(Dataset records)
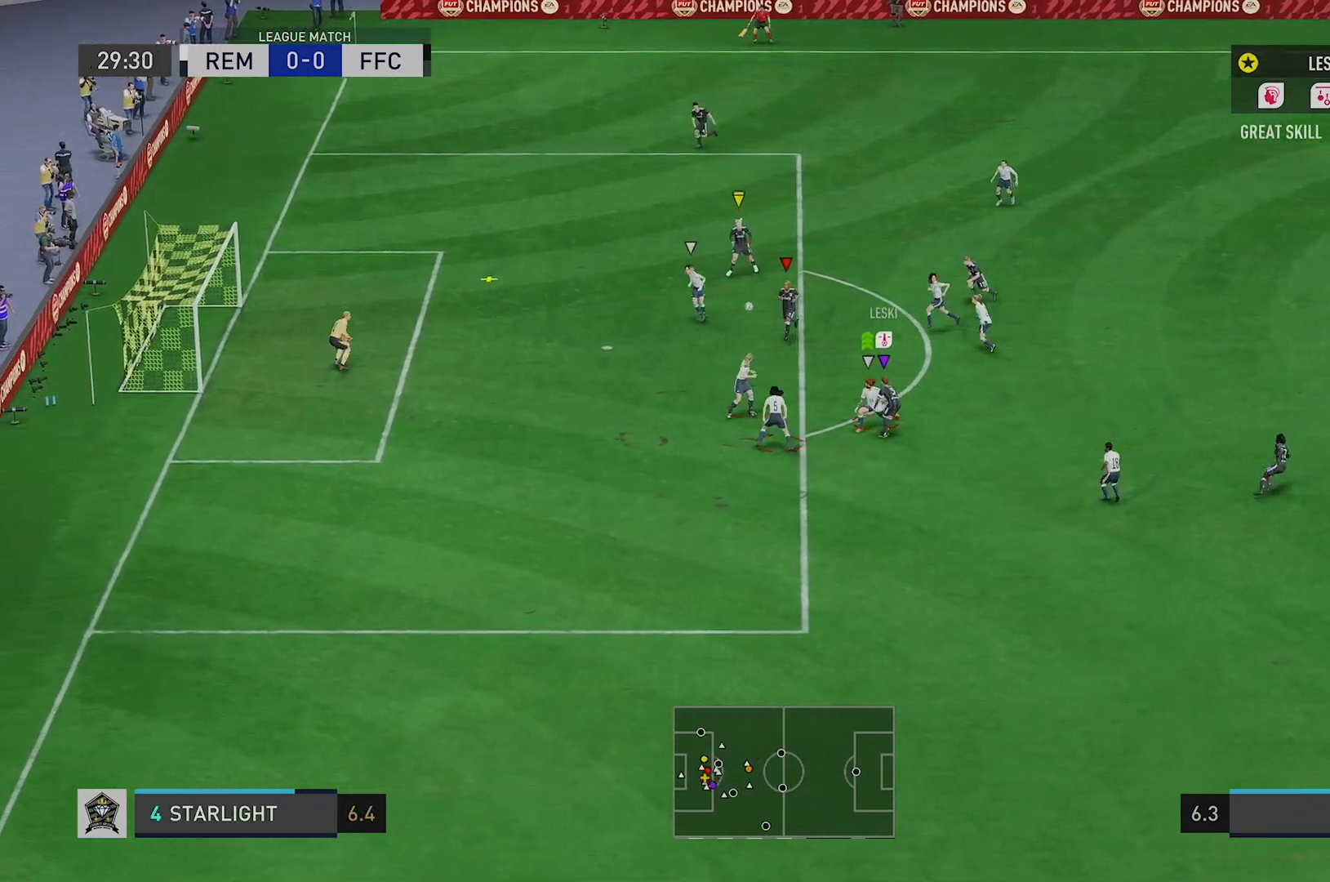
{"buttons": [], "left_stick": "up-left", "right_stick": "center", "events": []}
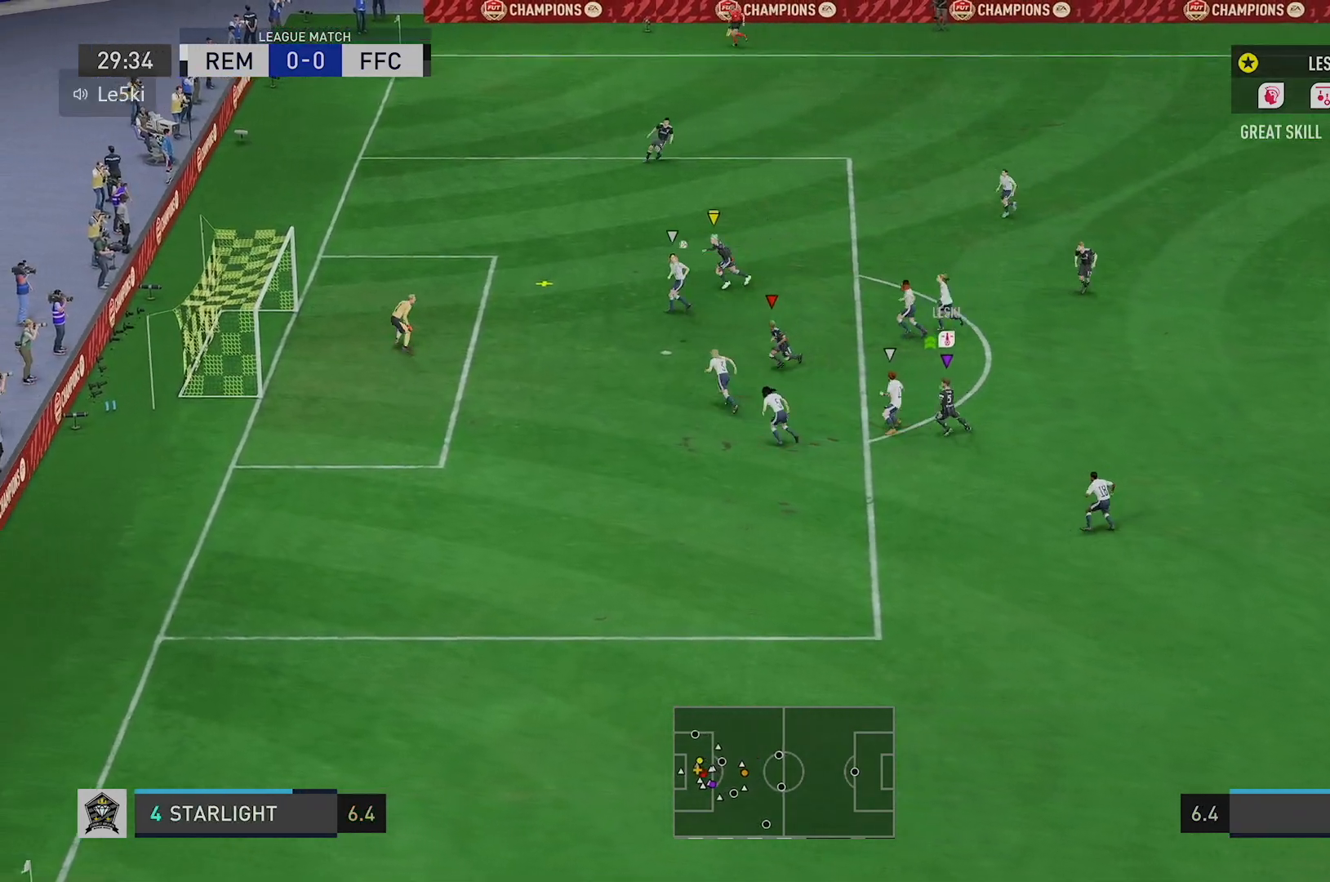
{"buttons": ["R2"], "left_stick": "up-left", "right_stick": "center", "events": [[17, "R2", "down"]]}
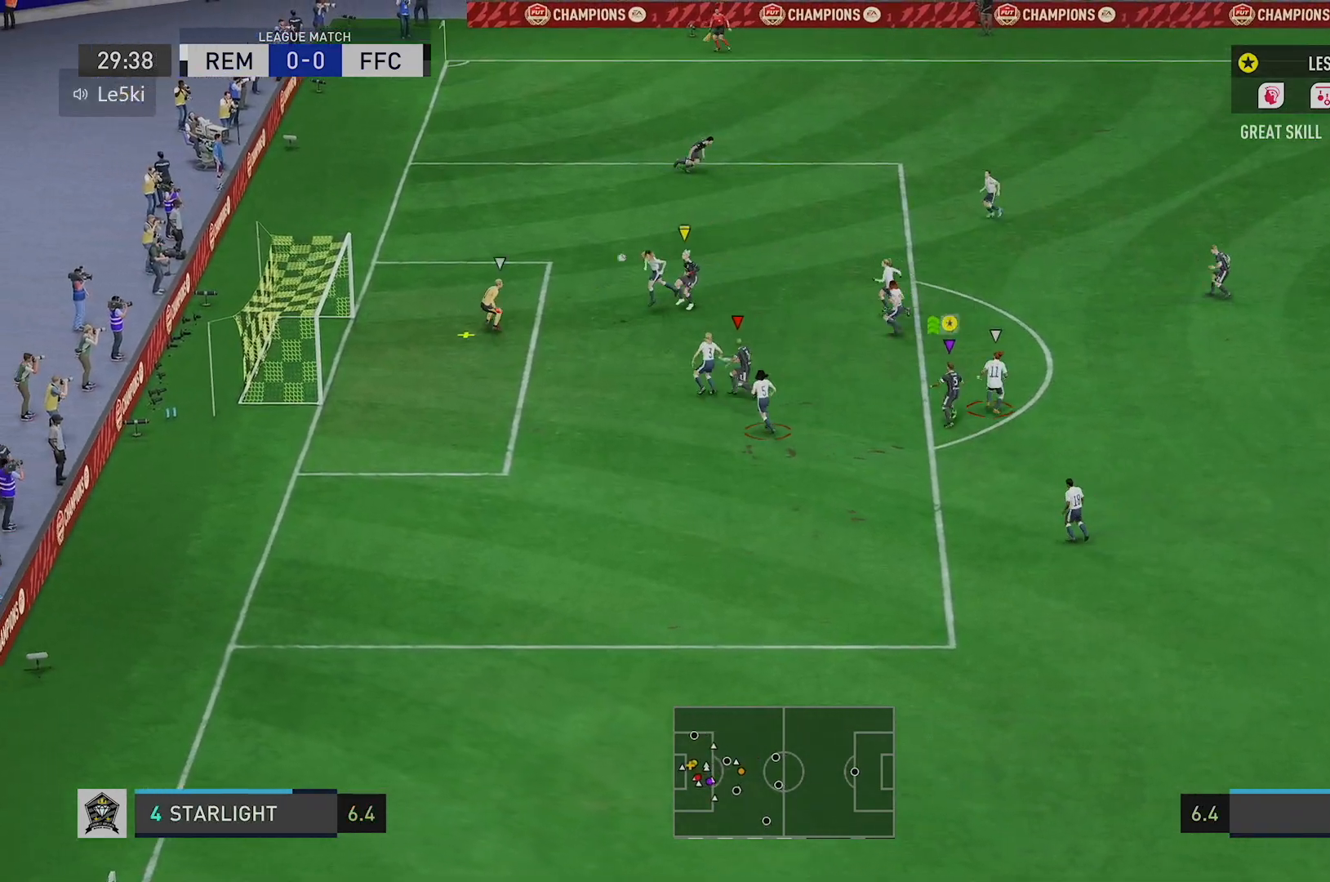
{"buttons": ["L2"], "left_stick": "left", "right_stick": "center", "events": [[83, "left_stick", "up"], [167, "R2", "up"], [217, "left_stick", "up-left"], [350, "L2", "down"], [384, "left_stick", "left"]]}
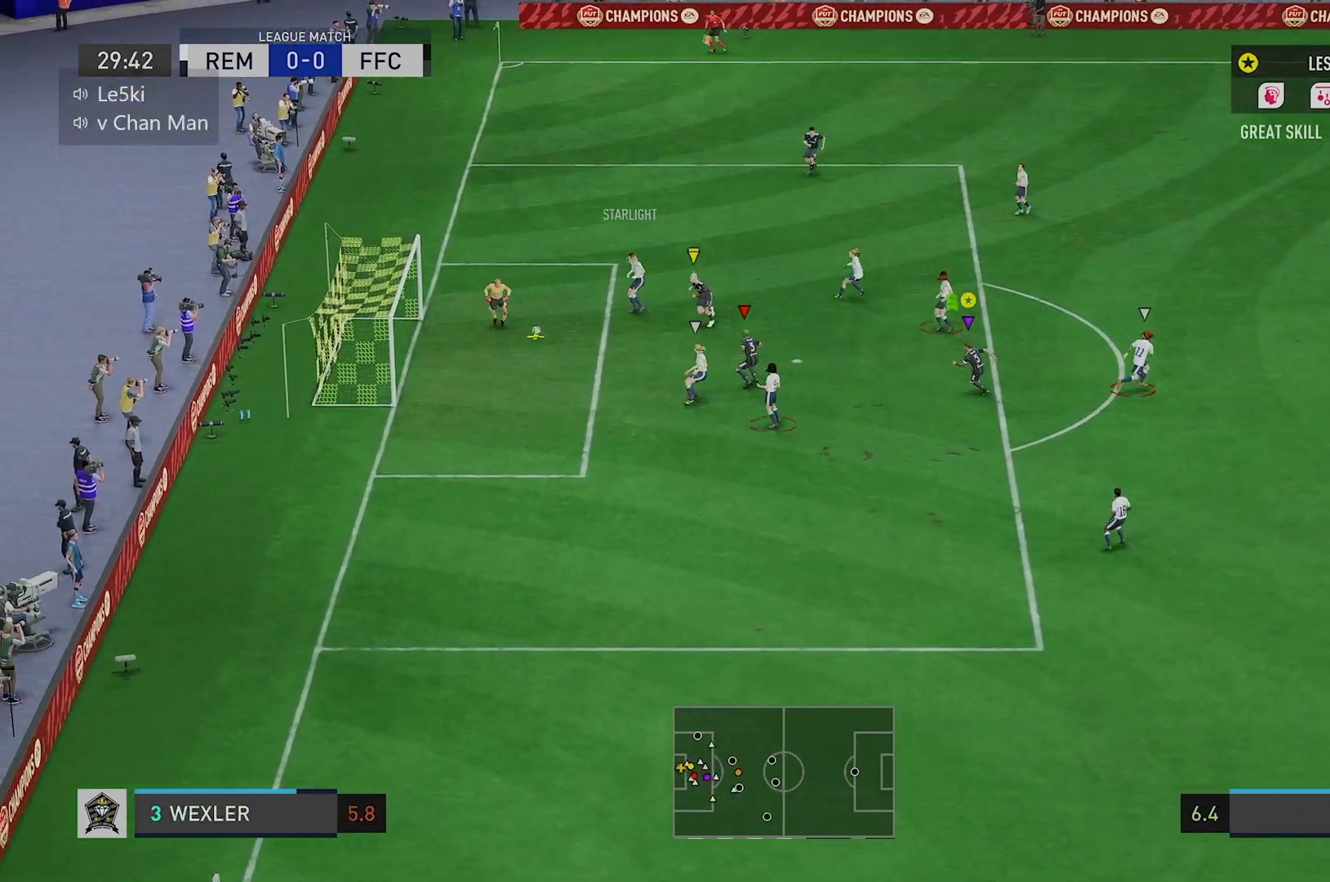
{"buttons": ["L2"], "left_stick": "down-left", "right_stick": "center", "events": [[301, "left_stick", "down-left"]]}
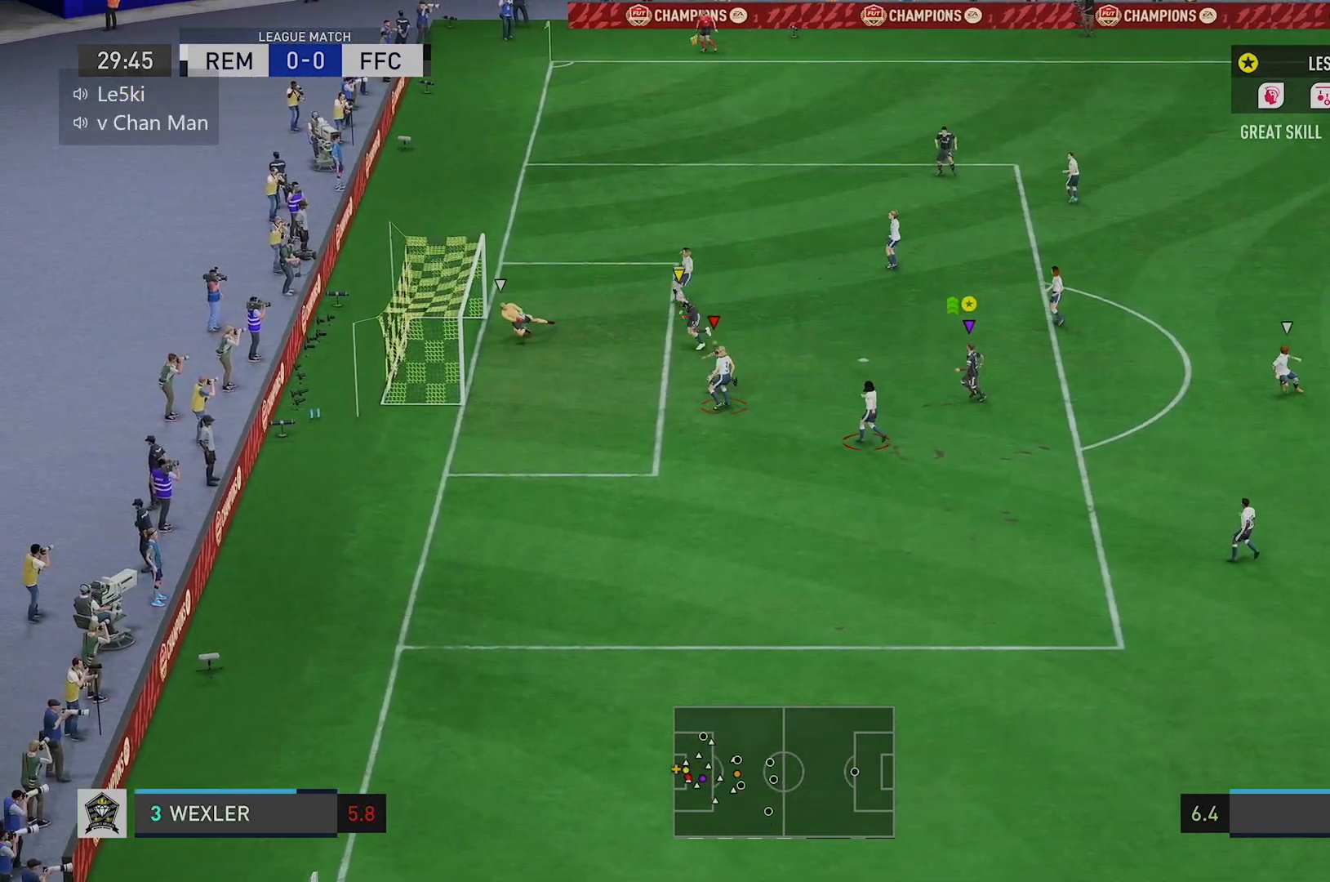
{"buttons": ["L2"], "left_stick": "down-right", "right_stick": "center", "events": [[250, "L2", "up"], [400, "left_stick", "down"], [484, "L2", "down"], [500, "left_stick", "down-right"]]}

Exercise description: Search the data for the word "down" and report how many lines include it, with the number alone.

Solution: 4